Habitat:Desmodium gangeticum is very common weed in Malesia, mainly found in anthropogenic habitats in the lowlands, under everwet or seasonal conditions. In Indo-China it is found in savannahs and deforested terrains, in hedges and along forest paths, at elevations up to 1,900 m.
It grows in forest, roadside shrubberies, waste places.

Desmodium gangeticum is a very variable perennial plant. Usually much-branched, it can be erect or prostrate with stems that can range from herbaceous to woody and persistant. It can be just a few centimetres tall, or can occasionally reach up to 2 metres tall and look somewhat tree-like.


Stem with appressed hairs. Leaves 1-foliolate, stip., ovate or oblong-ovate, 4-9 cm long,
acute. Flowers white or violet, in racemes, bracteates. Pod 6-8 joined, with hooked hairs.
Flowering and fruiting: July October.

Medicinal Uses:
A decoction of the leaves is used against stones in the gall bladder, kidneys or bladder
The leaves are applied as a poultice to the head as a treatment for headache.

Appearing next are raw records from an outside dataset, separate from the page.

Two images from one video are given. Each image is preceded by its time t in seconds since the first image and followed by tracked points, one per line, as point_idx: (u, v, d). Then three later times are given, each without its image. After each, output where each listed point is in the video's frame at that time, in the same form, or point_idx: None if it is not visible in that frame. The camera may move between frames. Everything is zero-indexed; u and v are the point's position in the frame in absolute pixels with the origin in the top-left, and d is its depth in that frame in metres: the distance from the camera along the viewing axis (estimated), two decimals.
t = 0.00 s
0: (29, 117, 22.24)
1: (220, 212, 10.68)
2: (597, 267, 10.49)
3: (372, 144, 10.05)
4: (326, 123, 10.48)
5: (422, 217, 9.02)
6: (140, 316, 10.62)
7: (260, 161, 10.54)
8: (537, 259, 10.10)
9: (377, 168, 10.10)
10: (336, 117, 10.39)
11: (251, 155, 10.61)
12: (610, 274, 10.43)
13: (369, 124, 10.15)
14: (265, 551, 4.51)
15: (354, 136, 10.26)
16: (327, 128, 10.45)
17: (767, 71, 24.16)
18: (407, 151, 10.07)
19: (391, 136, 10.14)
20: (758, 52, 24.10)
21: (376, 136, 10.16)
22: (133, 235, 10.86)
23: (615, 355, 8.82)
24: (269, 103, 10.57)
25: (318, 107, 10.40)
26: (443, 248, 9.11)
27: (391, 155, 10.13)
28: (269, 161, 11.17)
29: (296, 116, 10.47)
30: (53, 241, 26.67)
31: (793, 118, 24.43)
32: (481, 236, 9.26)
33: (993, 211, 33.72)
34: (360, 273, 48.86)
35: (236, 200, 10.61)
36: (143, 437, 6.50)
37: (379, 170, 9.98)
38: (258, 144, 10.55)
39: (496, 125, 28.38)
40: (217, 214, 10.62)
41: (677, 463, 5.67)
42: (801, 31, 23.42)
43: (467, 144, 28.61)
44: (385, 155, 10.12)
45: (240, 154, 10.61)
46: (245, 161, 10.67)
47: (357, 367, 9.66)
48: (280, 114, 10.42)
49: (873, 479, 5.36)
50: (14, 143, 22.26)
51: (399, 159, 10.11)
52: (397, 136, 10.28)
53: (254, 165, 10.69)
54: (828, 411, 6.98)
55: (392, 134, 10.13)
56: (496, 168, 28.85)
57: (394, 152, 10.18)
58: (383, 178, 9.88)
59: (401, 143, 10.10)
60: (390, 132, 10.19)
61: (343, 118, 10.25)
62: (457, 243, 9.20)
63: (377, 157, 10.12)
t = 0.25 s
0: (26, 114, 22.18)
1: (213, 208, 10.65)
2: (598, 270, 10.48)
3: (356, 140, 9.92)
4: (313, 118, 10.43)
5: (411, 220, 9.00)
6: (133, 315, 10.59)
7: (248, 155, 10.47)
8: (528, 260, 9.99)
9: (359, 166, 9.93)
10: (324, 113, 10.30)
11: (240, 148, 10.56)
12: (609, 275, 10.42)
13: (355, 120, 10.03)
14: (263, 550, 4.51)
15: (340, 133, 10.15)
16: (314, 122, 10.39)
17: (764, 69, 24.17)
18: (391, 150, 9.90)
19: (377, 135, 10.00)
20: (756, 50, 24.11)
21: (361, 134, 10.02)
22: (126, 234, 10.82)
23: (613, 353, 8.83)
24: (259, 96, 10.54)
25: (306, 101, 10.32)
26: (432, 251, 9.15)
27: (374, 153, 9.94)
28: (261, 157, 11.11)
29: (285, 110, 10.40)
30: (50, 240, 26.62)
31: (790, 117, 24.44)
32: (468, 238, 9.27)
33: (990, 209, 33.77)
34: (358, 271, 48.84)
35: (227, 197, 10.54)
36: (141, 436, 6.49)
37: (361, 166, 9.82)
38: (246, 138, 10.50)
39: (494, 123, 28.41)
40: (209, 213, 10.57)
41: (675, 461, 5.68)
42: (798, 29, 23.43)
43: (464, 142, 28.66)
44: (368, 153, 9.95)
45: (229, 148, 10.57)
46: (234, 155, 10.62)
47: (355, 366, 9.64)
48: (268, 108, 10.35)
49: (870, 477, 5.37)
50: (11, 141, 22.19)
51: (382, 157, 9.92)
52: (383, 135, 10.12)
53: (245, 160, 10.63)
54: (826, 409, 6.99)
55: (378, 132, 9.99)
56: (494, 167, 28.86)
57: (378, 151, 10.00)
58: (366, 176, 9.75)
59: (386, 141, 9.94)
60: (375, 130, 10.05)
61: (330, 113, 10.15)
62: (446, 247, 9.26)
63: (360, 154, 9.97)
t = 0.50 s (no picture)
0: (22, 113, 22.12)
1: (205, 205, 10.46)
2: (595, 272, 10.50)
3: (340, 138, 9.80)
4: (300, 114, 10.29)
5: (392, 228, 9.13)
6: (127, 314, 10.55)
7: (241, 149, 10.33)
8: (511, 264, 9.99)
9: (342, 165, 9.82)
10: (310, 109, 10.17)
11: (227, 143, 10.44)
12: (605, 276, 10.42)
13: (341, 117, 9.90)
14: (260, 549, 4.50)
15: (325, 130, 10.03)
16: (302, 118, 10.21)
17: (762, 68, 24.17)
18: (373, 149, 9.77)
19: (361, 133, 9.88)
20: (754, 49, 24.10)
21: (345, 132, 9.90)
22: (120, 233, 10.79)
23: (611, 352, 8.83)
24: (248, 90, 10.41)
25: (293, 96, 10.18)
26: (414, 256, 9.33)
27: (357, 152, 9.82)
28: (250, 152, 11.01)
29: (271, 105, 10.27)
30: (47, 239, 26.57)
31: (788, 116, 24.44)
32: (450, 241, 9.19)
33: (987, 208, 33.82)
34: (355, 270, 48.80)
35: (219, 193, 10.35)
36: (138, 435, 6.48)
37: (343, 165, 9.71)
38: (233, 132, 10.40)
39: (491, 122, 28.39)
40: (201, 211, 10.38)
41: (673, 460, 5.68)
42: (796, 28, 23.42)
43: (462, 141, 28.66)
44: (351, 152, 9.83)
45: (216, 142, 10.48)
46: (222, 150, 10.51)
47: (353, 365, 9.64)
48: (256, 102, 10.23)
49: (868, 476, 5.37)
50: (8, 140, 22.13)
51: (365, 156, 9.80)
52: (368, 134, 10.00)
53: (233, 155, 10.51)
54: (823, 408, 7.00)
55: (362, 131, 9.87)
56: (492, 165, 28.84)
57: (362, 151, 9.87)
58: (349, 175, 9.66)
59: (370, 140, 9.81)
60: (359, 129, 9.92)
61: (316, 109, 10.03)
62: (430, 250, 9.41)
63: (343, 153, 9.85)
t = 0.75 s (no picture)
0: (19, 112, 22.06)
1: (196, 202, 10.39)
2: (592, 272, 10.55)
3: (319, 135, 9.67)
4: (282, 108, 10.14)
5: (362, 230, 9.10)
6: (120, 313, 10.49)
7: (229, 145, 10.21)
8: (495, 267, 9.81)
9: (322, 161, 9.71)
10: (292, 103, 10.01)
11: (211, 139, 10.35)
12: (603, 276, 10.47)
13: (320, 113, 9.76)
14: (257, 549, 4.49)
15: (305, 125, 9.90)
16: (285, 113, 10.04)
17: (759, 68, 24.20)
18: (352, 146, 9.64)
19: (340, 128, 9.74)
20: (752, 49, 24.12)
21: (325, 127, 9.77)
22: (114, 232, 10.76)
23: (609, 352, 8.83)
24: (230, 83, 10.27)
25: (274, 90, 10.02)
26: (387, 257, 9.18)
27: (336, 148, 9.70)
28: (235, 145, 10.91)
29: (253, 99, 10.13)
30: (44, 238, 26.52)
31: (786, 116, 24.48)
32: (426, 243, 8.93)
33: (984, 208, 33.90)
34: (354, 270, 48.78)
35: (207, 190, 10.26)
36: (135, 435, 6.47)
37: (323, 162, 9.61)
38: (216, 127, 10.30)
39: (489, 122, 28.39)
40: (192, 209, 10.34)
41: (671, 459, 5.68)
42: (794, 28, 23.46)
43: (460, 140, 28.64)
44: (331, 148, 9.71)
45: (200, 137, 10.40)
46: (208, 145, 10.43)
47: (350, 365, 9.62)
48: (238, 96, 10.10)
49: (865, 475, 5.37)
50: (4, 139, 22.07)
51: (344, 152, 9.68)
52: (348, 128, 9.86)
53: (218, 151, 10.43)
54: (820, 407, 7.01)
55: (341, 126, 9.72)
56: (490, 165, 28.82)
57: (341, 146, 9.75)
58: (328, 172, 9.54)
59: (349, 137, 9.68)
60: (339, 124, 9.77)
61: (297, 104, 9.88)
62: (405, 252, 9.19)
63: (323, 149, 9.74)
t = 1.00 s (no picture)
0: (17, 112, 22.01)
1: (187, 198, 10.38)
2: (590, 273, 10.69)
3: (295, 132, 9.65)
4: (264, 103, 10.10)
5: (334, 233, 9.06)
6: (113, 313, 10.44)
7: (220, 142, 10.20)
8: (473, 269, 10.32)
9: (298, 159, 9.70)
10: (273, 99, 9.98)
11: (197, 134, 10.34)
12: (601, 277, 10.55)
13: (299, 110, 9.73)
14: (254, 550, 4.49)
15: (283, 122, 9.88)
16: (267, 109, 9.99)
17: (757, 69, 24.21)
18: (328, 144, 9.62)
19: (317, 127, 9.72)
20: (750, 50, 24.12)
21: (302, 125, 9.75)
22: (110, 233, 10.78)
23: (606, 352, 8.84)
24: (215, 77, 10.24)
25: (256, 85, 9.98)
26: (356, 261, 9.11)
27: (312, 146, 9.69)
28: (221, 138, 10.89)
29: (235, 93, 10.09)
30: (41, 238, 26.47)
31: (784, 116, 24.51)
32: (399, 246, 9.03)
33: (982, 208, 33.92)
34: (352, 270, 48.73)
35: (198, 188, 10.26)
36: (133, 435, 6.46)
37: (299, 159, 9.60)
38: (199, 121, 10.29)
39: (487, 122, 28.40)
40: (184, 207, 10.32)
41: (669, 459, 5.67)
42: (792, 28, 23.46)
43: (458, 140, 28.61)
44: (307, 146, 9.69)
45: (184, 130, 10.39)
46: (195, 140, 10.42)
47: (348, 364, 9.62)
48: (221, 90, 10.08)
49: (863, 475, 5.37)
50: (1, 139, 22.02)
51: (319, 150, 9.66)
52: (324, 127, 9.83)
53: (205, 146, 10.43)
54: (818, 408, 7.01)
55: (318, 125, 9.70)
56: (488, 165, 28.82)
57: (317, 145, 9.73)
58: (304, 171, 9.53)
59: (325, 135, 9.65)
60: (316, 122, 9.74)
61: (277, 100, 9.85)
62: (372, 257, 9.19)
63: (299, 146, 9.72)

The roots are considered to be alterative, astringent, bitter tonic, diuretic, expectorant and febrifuge. A decoction of the root is employed to treat kidney problems, oedema, swellings, chronic fever, coughs, biliousness, diarrhoea and dysentery; or as a sedative for children.
The roots are applied to the gums as a treatment for toothache. A decoction is used externally to clean wounds and ulcers.

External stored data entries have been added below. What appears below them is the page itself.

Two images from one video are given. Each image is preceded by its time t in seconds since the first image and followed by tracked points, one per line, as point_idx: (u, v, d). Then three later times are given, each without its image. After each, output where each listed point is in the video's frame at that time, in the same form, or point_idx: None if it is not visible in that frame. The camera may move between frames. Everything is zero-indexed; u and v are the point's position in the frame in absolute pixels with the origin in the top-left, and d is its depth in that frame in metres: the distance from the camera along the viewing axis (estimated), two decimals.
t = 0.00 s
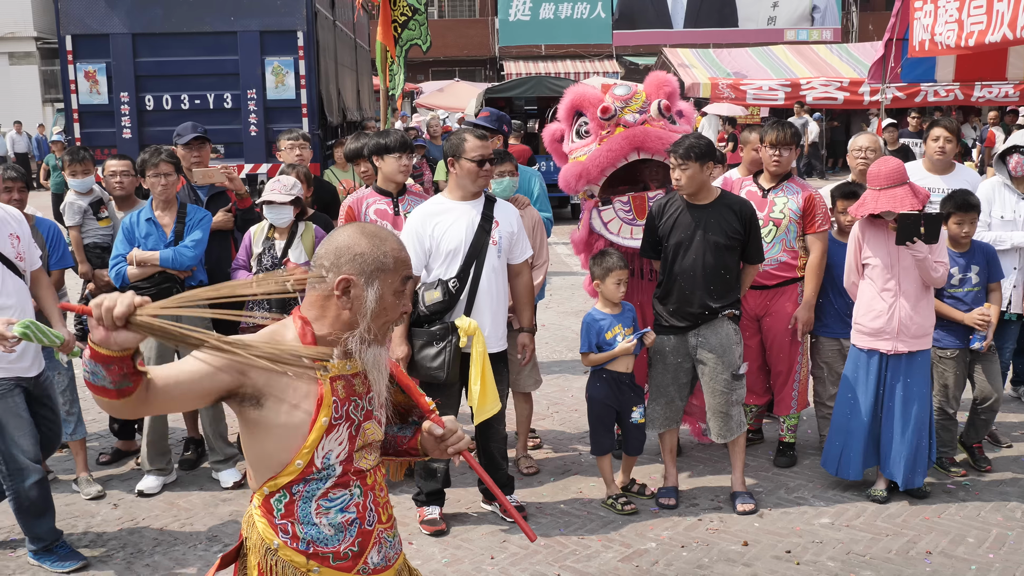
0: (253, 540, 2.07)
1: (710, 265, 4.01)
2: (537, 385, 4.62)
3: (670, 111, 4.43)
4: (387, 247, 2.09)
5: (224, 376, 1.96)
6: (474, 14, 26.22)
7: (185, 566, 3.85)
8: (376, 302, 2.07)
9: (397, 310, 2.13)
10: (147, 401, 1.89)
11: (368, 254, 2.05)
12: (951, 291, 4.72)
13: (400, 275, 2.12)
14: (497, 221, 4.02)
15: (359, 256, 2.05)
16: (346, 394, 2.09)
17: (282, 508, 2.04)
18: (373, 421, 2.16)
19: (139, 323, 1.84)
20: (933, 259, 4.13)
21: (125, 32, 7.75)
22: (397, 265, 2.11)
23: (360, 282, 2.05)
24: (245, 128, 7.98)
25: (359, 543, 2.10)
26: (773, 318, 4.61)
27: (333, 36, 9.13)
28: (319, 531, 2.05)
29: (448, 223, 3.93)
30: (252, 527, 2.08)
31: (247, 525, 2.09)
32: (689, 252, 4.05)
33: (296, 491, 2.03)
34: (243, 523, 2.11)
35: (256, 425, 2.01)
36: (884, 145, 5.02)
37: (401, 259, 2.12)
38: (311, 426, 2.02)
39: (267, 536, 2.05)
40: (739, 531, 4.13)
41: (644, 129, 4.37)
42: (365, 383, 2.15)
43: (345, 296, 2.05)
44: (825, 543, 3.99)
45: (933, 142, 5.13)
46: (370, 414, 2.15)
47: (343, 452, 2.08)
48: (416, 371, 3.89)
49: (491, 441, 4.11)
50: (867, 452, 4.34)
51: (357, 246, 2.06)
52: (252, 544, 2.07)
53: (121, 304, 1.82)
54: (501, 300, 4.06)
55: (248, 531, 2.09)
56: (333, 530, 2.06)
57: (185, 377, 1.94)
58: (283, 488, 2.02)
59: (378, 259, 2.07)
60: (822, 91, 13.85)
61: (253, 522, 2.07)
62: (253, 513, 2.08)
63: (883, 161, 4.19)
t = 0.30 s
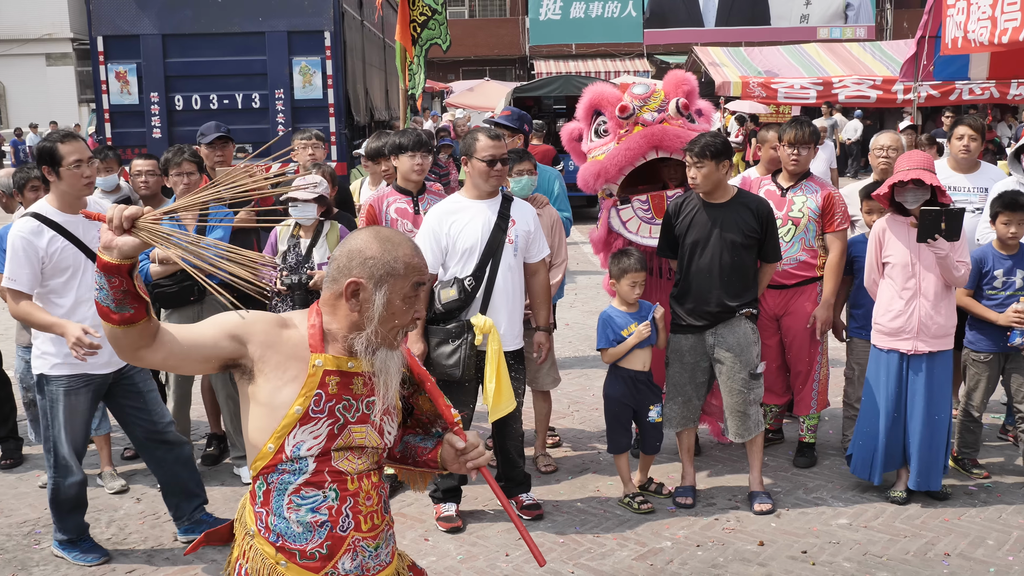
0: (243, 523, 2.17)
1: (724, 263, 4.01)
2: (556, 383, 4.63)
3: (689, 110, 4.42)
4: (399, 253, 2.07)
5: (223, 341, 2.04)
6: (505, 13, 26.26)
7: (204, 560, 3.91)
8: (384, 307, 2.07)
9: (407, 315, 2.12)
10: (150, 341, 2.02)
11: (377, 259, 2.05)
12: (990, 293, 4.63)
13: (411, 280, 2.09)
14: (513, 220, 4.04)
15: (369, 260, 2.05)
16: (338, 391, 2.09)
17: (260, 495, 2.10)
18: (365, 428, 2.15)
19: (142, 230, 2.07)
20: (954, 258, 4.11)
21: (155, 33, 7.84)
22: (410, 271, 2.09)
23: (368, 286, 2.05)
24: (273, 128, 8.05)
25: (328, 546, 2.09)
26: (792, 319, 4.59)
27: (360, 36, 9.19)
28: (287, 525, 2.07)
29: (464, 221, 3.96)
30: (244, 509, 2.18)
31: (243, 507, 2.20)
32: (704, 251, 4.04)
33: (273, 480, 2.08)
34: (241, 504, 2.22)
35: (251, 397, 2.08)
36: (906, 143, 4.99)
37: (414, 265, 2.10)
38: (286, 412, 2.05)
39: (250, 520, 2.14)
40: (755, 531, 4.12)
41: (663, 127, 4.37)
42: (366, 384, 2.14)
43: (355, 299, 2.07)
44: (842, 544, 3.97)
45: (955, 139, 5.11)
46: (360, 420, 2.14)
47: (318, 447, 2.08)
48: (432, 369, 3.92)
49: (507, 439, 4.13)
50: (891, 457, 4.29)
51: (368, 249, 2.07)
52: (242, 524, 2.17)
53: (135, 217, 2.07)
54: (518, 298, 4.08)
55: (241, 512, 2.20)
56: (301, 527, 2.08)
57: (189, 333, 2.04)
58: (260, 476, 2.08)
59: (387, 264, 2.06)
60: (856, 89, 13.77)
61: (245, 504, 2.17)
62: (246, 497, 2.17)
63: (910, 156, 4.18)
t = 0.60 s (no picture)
0: (273, 516, 2.17)
1: (749, 261, 3.99)
2: (579, 381, 4.63)
3: (712, 108, 4.41)
4: (423, 245, 2.10)
5: (253, 337, 2.08)
6: (536, 13, 26.29)
7: (228, 552, 3.95)
8: (406, 297, 2.09)
9: (430, 309, 2.14)
10: (179, 346, 2.03)
11: (401, 250, 2.09)
12: None
13: (434, 273, 2.11)
14: (536, 218, 4.05)
15: (394, 251, 2.09)
16: (369, 382, 2.12)
17: (292, 487, 2.11)
18: (396, 418, 2.17)
19: (155, 239, 2.05)
20: (980, 257, 4.08)
21: (187, 33, 7.92)
22: (433, 264, 2.11)
23: (391, 276, 2.08)
24: (302, 127, 8.11)
25: (363, 534, 2.10)
26: (816, 319, 4.57)
27: (390, 35, 9.24)
28: (321, 515, 2.08)
29: (487, 219, 3.98)
30: (273, 501, 2.18)
31: (271, 501, 2.20)
32: (730, 249, 4.03)
33: (304, 471, 2.09)
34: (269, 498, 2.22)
35: (283, 392, 2.10)
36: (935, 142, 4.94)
37: (438, 258, 2.12)
38: (320, 404, 2.07)
39: (281, 511, 2.13)
40: (777, 530, 4.10)
41: (686, 126, 4.37)
42: (395, 374, 2.17)
43: (378, 290, 2.10)
44: (864, 545, 3.94)
45: (984, 138, 5.06)
46: (390, 410, 2.16)
47: (351, 438, 2.09)
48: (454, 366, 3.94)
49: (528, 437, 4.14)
50: (919, 465, 4.22)
51: (394, 241, 2.10)
52: (271, 517, 2.17)
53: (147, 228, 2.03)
54: (540, 296, 4.08)
55: (271, 505, 2.19)
56: (336, 517, 2.09)
57: (216, 335, 2.06)
58: (292, 467, 2.09)
59: (411, 255, 2.09)
60: (889, 89, 13.64)
61: (274, 497, 2.17)
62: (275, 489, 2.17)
63: (938, 154, 4.17)
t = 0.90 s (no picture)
0: (336, 511, 2.18)
1: (778, 260, 3.98)
2: (605, 379, 4.63)
3: (737, 106, 4.40)
4: (492, 239, 2.15)
5: (326, 341, 2.11)
6: (564, 13, 26.27)
7: (253, 545, 3.98)
8: (477, 289, 2.13)
9: (498, 301, 2.18)
10: (257, 361, 2.07)
11: (471, 244, 2.13)
12: None
13: (502, 265, 2.16)
14: (561, 217, 4.05)
15: (463, 245, 2.13)
16: (438, 377, 2.18)
17: (360, 481, 2.14)
18: (461, 412, 2.23)
19: (234, 266, 2.07)
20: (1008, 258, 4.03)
21: (216, 32, 7.97)
22: (501, 257, 2.16)
23: (462, 268, 2.12)
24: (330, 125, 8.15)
25: (433, 525, 2.15)
26: (842, 319, 4.55)
27: (417, 34, 9.27)
28: (393, 507, 2.13)
29: (511, 217, 4.00)
30: (335, 497, 2.19)
31: (332, 498, 2.21)
32: (758, 248, 4.03)
33: (374, 465, 2.13)
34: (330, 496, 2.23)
35: (356, 392, 2.14)
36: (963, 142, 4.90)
37: (505, 251, 2.17)
38: (395, 399, 2.12)
39: (345, 507, 2.15)
40: (800, 531, 4.09)
41: (711, 124, 4.36)
42: (461, 369, 2.23)
43: (447, 283, 2.14)
44: (888, 547, 3.92)
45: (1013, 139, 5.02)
46: (456, 404, 2.22)
47: (423, 433, 2.15)
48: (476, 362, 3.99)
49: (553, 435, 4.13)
50: (950, 470, 4.17)
51: (462, 235, 2.15)
52: (335, 514, 2.18)
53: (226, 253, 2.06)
54: (563, 291, 4.08)
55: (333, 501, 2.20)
56: (407, 508, 2.13)
57: (290, 343, 2.08)
58: (362, 460, 2.13)
59: (480, 248, 2.14)
60: (919, 88, 13.52)
61: (337, 494, 2.18)
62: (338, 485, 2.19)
63: (970, 154, 4.13)
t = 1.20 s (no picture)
0: (459, 517, 2.21)
1: (801, 260, 3.97)
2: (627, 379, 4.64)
3: (760, 106, 4.40)
4: (601, 251, 2.09)
5: (445, 374, 2.11)
6: (585, 12, 26.25)
7: (274, 541, 4.01)
8: (587, 303, 2.08)
9: (609, 314, 2.12)
10: (387, 406, 2.07)
11: (580, 257, 2.08)
12: None
13: (612, 278, 2.10)
14: (580, 216, 4.03)
15: (572, 258, 2.08)
16: (553, 392, 2.15)
17: (483, 489, 2.16)
18: (578, 422, 2.19)
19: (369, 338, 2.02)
20: None
21: (240, 29, 8.00)
22: (611, 269, 2.10)
23: (572, 283, 2.07)
24: (352, 123, 8.18)
25: (554, 533, 2.12)
26: (864, 320, 4.53)
27: (440, 33, 9.29)
28: (515, 516, 2.12)
29: (528, 216, 4.01)
30: (460, 505, 2.22)
31: (457, 505, 2.24)
32: (781, 248, 4.02)
33: (496, 474, 2.14)
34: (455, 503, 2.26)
35: (474, 418, 2.14)
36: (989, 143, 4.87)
37: (613, 262, 2.11)
38: (513, 418, 2.11)
39: (469, 514, 2.17)
40: (820, 532, 4.07)
41: (733, 123, 4.34)
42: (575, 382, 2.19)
43: (558, 297, 2.10)
44: (909, 549, 3.90)
45: None
46: (572, 415, 2.18)
47: (543, 446, 2.14)
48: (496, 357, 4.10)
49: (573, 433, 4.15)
50: (965, 469, 4.18)
51: (570, 248, 2.09)
52: (459, 521, 2.20)
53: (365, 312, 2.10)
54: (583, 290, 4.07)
55: (457, 508, 2.23)
56: (528, 517, 2.12)
57: (411, 380, 2.09)
58: (484, 470, 2.15)
59: (589, 261, 2.08)
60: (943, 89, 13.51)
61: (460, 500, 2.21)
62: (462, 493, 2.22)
63: (995, 155, 4.09)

Roots used to treat chronic fever, chronic affection of the chest and lungs, piles,
asthma, bronchitis, vomiting and nausea. Decoction of whole plant is given to treat erysipelas (An acute febrile
disease associated with intense skin inflammation caused by a haemolytic streptococcus) and general debility.

Other Uses:
The fibrous stems are reported to be useful for paper production.

Because of the abundant small uncinate hairs on most species, the seedpods cling most tenaciously to clothing, to any part of the human body, and also to the feathers and hair of various animals, thus ensuring a wide dispersal of the plants. The plant has often escaped from cultivation and is classified as an invasive weed in some areas.
This species has a symbiotic relationship with certain soil bacteria; these bacteria form nodules on the roots and fix atmospheric nitrogen. Some of this nitrogen is utilized by the growing plant but some can also be used by other plants growing nearby.

Seed – best sown as soon as it is ripe. Stored seed develops a hard seedcoat and may benefit from scarification before sowing in order to speed up and improve germination. This can usually be done by pouring a small amount of nearly boiling water on the seeds (being careful not to cook them!) and then soaking them for 12 – 24 hours in warm water. By this time they should have imbibed moisture and swollen – if they have not, then carefully make a nick in the seedcoat (being careful not to damage the embryo) and soak for a further 12 hours before sowing.

Disclaimer : The information presented herein is intended for educational purposes only. Individual results may vary, and before using any supplement, it is always advisable to consult with your own health care provider.